Spring Fever (2009)
8/10
a Cannes' BEST SCRIPT winner from Chinese Sixth Generation auteur Lou Ye
19 June 2017
LGBTQ subject has been woefully underrepresented in mainland Chinese cinemascape, which excludes the more liberal soils of Hong Kong and Taiwan, notable bids including Zhang Yuan's novelty-seeking BEHIND THE FORBIDDEN CITY (1996), Hong Kong director Stanley Kwan's tearjerker LAN YU (2001), and this one, a Cannes' BEST SCRIPT winner from Chinese Sixth Generation auteur Lou Ye.

SPRING FEVER, its Chinese title is borrowed from a novel from Yu Dafu (1896-1945), a Chinese modern novelist and poet, which literally means: a night deeply drunk on the spring breeze. Its texts are also woven into the narrative, in ultra bold typography, and most significantly, in the finishing shot, evoking a potent sense of nostalgia against a somber palette.

Setting in a contemporary Nanjing, the story starts with a tryst between Jiang Cheng (Qin Hao, taking a terrific turn as the backbone of the film, downplaying the stereotype and proudly wearing his heart on his sleeves without much help of lines), a young travel agent and Wang Ping (Wu Wei), a married bookshop proprietor. Wang's suspecting wife Lin Xue (Jiang Jiaqi) hires Luo Haitao (Chen Sicheng, a far cry from a dewy-eyed 27-year-older) to shadow his husband and when their affair is debunked, Jiang ends the relationship but Wang clearly cannot get over him. A bi-curious Luo begins to hobnob with Jiang, follows him in a club where the latter gives a drag performance and is ready to get his feet wet in an unbeaten path, meanwhile, Luo's girlfriend Li Jing (Tan Zhuo, a lookalike of Lou's muse Hao Lei), who works in a fabric factory, is given special attention from her Cantonese-sporting boss (Zhang Songwen), but his business is not exactly law-abiding.
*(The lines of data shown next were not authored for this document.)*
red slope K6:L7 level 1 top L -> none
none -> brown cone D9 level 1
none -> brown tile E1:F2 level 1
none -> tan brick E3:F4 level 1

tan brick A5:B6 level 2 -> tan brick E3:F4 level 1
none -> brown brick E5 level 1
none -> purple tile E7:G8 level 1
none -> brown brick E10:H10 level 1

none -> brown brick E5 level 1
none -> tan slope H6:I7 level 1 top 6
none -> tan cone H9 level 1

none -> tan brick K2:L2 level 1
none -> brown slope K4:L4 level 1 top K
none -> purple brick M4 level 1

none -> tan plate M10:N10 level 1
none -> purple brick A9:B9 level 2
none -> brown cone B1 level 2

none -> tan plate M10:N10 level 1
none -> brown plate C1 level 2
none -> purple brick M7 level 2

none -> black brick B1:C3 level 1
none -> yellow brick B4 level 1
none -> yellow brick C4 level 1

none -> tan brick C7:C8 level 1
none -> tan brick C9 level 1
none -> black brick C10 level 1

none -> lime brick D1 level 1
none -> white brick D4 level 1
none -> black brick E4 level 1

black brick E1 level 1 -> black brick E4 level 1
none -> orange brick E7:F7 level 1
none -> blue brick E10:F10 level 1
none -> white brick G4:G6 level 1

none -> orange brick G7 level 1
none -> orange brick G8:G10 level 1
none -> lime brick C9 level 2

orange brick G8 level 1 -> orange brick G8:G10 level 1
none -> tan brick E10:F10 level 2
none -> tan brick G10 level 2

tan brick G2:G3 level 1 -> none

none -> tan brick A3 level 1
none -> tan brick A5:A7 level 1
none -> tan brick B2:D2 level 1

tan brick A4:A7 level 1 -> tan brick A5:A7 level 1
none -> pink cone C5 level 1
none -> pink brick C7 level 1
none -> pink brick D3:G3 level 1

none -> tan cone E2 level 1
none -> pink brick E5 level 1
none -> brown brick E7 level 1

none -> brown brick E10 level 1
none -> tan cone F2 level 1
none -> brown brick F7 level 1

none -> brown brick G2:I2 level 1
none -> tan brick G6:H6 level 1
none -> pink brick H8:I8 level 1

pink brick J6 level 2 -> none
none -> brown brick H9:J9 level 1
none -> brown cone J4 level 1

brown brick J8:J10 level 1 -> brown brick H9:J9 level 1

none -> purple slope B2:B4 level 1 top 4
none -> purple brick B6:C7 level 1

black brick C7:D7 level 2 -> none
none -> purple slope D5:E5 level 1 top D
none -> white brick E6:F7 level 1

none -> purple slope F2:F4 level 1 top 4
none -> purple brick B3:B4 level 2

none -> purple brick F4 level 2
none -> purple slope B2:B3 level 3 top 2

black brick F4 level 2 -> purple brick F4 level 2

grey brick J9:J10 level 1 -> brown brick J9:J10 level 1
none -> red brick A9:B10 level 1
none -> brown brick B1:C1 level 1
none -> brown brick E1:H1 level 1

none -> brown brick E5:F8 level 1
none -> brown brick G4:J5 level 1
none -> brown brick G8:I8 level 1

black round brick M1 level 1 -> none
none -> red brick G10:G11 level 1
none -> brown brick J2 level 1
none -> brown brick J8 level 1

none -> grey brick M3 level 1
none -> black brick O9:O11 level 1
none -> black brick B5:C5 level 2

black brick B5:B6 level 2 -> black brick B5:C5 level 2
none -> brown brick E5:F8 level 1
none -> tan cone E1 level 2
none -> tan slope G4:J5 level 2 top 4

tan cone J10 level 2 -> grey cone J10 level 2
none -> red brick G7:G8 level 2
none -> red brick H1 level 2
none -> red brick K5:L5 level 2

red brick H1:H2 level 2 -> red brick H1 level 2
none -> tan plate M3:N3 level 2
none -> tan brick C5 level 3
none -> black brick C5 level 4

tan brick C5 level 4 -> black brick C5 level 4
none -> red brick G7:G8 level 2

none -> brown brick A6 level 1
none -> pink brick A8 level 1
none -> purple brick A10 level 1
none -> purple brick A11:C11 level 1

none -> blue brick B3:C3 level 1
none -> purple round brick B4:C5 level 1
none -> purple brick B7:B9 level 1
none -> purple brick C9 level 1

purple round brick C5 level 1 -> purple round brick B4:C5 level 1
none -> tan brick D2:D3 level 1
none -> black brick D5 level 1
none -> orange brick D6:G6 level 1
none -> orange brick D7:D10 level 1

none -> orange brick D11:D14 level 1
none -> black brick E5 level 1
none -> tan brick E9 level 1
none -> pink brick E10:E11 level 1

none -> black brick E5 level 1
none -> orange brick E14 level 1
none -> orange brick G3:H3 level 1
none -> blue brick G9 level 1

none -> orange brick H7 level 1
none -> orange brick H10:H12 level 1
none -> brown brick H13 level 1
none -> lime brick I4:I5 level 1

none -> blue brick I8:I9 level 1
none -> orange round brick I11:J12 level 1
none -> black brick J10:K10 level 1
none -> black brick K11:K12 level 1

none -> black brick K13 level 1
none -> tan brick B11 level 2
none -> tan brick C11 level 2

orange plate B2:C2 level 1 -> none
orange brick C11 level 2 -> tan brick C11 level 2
Then midway through, the narrative gears down its dramatic thrust by adjusting its fulcrum onto an attempted ménage-à-trois shaping up during a lackadaisical sortie, imbuing a poetic atmosphere into an invisible cul-de-sac, all three parties are curtailed by their vacillations, which is brilliantly writ large in the karaoke segment, singing the same song THOSE FLOWERS, but there is something incompatible dangling in the air, presaging their ensuing rupture.

For my money, Lou's most extraordinary achievement is that he takes no prisoner in laying bare the self-defeating wishful thinking of having-your-cake-and-eat-it, a mindset so pandemic yet so difficult to resist. Most characters are riddled with this inimical ambiguity and cannot see an outlet, Wang Ping wants both his marriage and his boyfriend, Luo Haitao is both physically and emotionally gravitated to Jiang but also cannot let go of Li Jing, his last resort of being normal; and Li Jing, all the more, is stuck in the quagmire where she secretly expects her boss' commitment (which he never utters) but also harbors deep affection to Luo. In an odd way, it is Jiang Cheng, who has evolved into the most lucid-minded one here, he is able to cut the Gordon cord, not once but twice when he can see clear of the situations, thus, although one can niggle that tragedy again banally creeps into a gay story, but in the end of the day, Lou meritoriously inculcates us with his sage advice of making peace with oneself after inevitable detours through Jiang's baptism of fire (and blood).

Characterized by Lou's modus operandi, namely a lurking hand-held camera under the natural light, SPRING FEVER refuses to paper over its unappealing milieu (billows of steam and smog give an authentic look of the city itself, without its usual tourist-attracting designs), what on screen is perpetually dun and crummy, sometimes even blurry, yet leavened by Lou's even-handed calculation, ultimately, the film is intimately inviting and rewardingly pensive.